When we think of black, it is often in relation to product, which helps us to appreciate it somewhat more clearly for what it can be or what we most obviously, have come to know it to be. In the realm of product it denotes the classic, the uncluttered, the monastic, free of fuss, full of luring sophistication. It protests its seriousness and its abhorrence of the frivolity of colour. Its power is direct and strong.
Removing the focus from product it can be many other possibilities that sit outside of materiality.
Black is the dark and hidden parts of our private and collective histories; wounds transforming into the abyss. It is the black of shame and horror that slips into a shadowy past.
Colour leaves us with no reminder of the natural world, as blacks’ primary affection comes from the enveloping night, the consuming nullification of sleep and either the blur of black thoughts or the quiet of the meditative mind. In all cases it holds a position beyond the activity of the day to day.

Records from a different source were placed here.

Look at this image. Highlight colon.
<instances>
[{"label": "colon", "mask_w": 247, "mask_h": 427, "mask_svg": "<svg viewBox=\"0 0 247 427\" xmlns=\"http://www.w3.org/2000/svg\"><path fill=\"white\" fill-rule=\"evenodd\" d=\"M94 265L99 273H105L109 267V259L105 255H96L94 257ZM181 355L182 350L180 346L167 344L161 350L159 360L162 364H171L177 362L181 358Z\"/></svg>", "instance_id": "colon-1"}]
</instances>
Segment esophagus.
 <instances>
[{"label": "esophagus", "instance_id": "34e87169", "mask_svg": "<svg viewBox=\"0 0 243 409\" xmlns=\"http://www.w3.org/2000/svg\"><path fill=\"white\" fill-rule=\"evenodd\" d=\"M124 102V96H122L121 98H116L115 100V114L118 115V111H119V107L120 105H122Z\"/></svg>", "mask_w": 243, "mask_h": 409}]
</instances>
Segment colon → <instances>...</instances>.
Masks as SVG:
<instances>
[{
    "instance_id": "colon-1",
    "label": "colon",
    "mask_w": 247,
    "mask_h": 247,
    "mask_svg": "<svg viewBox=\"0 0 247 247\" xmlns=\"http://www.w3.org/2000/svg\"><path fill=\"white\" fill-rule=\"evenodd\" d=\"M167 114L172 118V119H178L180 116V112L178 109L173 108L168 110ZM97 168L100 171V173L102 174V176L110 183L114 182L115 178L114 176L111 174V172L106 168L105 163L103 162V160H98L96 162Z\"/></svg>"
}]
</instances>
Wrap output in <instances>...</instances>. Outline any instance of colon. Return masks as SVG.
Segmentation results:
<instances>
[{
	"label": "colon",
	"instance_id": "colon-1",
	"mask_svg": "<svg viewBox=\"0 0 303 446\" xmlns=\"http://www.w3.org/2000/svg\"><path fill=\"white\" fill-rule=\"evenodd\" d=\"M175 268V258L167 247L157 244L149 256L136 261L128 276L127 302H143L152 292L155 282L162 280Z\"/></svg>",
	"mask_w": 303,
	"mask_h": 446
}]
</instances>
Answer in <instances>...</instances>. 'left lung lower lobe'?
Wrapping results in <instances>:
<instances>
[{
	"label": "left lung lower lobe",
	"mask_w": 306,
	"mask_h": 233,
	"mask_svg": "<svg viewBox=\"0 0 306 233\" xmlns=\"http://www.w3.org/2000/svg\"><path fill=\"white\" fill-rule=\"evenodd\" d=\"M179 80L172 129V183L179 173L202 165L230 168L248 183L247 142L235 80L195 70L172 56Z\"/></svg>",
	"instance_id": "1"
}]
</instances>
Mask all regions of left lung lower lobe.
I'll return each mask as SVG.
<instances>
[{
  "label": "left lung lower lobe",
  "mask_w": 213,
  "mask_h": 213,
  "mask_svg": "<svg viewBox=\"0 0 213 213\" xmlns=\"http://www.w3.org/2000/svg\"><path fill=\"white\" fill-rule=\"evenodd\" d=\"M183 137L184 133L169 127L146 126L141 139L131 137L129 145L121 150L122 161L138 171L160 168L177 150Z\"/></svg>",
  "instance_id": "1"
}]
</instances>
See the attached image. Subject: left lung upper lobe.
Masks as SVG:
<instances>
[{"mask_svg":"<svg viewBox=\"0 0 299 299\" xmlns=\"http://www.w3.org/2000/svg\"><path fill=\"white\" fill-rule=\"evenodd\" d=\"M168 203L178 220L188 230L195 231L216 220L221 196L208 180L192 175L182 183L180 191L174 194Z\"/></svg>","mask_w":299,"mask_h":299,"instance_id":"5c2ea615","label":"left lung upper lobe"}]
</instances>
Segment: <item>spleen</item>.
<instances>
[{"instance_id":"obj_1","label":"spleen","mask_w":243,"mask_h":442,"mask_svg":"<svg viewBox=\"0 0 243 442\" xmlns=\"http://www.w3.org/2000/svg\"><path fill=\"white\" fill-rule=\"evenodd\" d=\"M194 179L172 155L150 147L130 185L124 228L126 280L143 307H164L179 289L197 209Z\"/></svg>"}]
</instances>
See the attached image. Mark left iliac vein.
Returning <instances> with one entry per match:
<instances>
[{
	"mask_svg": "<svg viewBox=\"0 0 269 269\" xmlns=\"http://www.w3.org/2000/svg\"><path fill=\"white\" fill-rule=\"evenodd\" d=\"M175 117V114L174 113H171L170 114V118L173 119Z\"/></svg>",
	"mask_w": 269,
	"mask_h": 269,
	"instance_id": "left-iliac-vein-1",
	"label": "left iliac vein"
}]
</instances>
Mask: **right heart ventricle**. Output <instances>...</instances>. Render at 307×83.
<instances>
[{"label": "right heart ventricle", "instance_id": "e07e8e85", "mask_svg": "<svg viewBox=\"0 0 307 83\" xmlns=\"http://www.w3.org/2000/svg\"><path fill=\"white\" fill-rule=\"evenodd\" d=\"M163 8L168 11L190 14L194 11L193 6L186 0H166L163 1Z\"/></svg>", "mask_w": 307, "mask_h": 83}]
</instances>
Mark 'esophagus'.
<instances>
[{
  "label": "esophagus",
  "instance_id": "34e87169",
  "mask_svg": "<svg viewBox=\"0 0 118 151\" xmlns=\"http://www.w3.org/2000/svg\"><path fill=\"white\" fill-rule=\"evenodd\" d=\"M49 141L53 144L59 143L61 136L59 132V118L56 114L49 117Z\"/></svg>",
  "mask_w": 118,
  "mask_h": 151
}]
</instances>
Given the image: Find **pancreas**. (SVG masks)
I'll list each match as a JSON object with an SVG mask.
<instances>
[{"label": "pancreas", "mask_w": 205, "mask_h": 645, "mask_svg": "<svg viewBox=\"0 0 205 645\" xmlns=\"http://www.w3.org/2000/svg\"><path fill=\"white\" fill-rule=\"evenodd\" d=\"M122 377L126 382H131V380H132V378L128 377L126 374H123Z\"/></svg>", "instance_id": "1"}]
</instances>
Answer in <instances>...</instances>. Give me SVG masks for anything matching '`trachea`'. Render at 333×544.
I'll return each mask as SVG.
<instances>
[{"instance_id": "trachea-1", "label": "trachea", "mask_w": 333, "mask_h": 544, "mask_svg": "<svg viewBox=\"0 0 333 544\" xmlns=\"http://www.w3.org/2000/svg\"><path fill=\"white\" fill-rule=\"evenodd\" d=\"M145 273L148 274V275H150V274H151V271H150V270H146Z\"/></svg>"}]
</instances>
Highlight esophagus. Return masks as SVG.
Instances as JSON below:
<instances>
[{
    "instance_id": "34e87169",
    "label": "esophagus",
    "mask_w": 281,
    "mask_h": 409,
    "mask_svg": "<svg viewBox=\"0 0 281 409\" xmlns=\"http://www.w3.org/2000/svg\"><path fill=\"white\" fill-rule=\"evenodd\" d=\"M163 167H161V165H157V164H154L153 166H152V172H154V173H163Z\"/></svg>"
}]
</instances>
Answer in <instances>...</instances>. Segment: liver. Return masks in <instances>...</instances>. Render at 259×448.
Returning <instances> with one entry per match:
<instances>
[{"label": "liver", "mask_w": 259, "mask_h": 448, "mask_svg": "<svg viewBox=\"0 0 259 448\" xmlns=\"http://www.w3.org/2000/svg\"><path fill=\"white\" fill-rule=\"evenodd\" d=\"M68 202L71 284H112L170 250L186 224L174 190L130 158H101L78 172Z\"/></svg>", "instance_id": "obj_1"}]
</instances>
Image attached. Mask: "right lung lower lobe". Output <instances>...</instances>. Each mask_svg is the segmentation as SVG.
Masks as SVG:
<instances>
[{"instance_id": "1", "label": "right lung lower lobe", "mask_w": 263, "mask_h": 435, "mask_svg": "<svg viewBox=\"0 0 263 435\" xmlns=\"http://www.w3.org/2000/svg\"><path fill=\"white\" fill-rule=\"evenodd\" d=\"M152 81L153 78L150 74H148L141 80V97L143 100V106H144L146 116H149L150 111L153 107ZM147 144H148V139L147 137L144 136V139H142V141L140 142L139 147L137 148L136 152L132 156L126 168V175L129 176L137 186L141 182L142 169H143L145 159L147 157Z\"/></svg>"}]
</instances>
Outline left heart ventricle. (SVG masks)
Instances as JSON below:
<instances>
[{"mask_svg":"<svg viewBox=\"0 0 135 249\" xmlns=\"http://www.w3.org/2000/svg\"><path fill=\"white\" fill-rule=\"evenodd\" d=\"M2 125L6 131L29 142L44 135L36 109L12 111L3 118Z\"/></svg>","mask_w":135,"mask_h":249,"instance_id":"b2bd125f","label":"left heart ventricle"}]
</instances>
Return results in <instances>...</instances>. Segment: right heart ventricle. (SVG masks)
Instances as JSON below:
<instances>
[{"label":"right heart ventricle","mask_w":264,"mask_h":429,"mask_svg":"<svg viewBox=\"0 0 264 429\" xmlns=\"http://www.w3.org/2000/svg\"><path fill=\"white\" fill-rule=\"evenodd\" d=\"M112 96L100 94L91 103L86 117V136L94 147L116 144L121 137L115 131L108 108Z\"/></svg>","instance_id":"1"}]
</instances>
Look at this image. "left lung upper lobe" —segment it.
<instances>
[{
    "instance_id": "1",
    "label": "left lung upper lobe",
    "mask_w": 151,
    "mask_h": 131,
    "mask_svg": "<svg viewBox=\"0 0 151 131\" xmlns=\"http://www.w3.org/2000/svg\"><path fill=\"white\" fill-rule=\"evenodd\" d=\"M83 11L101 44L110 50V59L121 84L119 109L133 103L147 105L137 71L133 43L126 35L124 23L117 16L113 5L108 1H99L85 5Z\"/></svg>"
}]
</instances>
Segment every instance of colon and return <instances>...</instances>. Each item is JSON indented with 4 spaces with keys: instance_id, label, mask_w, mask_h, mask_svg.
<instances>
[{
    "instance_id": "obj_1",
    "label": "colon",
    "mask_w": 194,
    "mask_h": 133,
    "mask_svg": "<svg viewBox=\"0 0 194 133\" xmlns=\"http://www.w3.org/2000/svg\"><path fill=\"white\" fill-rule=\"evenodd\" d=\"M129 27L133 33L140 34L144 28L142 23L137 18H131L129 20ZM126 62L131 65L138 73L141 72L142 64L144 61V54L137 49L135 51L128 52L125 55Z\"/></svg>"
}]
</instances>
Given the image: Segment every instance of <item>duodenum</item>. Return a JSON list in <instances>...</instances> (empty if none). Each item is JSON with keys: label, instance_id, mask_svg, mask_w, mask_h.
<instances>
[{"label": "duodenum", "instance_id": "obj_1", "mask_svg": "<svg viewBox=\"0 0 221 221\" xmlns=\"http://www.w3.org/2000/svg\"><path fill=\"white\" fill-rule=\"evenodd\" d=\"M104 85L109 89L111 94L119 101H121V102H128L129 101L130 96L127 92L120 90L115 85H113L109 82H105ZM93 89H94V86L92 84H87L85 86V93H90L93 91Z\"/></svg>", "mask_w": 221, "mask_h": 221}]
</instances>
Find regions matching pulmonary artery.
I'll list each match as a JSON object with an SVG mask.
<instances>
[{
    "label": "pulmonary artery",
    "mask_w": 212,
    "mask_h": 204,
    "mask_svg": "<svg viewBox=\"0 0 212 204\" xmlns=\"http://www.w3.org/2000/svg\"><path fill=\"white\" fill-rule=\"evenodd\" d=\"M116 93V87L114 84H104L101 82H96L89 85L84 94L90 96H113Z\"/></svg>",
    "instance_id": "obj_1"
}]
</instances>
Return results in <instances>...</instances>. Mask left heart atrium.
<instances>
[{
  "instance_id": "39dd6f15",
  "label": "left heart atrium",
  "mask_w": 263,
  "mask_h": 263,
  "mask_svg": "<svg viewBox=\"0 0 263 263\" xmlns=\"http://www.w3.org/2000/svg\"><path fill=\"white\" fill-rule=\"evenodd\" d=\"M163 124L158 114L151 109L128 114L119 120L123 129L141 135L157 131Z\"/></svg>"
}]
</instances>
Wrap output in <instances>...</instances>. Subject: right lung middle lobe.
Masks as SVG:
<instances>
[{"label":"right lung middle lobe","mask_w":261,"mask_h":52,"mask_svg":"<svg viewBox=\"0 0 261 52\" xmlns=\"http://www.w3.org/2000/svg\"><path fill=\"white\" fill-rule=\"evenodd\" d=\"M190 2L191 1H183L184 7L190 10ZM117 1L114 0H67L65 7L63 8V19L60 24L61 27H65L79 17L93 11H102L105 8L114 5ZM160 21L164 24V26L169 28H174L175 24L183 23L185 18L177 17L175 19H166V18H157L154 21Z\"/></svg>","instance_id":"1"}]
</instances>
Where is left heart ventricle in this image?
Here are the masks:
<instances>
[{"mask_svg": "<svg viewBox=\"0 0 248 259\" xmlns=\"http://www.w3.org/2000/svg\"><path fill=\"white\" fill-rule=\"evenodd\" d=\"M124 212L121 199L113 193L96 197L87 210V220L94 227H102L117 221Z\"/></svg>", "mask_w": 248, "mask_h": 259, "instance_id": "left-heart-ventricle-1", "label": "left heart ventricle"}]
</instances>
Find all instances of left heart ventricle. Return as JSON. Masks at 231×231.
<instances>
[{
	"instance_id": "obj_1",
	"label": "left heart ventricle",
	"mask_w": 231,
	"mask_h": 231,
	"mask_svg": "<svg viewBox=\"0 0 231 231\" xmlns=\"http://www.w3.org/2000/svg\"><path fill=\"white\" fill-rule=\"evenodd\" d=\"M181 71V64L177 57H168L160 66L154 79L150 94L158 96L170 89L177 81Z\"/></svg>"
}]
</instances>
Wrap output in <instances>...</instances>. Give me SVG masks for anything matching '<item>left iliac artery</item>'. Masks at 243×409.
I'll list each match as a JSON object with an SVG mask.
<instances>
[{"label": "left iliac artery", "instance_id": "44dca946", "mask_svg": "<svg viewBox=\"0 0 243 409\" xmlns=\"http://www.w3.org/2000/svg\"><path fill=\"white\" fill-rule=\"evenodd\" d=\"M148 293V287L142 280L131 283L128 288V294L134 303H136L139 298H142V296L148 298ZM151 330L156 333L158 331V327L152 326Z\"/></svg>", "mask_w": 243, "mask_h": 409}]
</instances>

It’s void defies it’s origin as the absorber of all light and colour to become a presence and simultaneously an absence. It is ‘without’ and yet contradicts itself with the force of presence through its lack. Within the absence arises the pulse of potentiality, the unknown, swimming within the viscous density, the secrecy that hides within the fold.
For the artists participating we asked them to look at black from the centre of their own practice. The possibility exists to explore black as an emotive language or in its literal tome or perhaps re-configuring it in a philosophical sense. All of these possibilities are encouraged.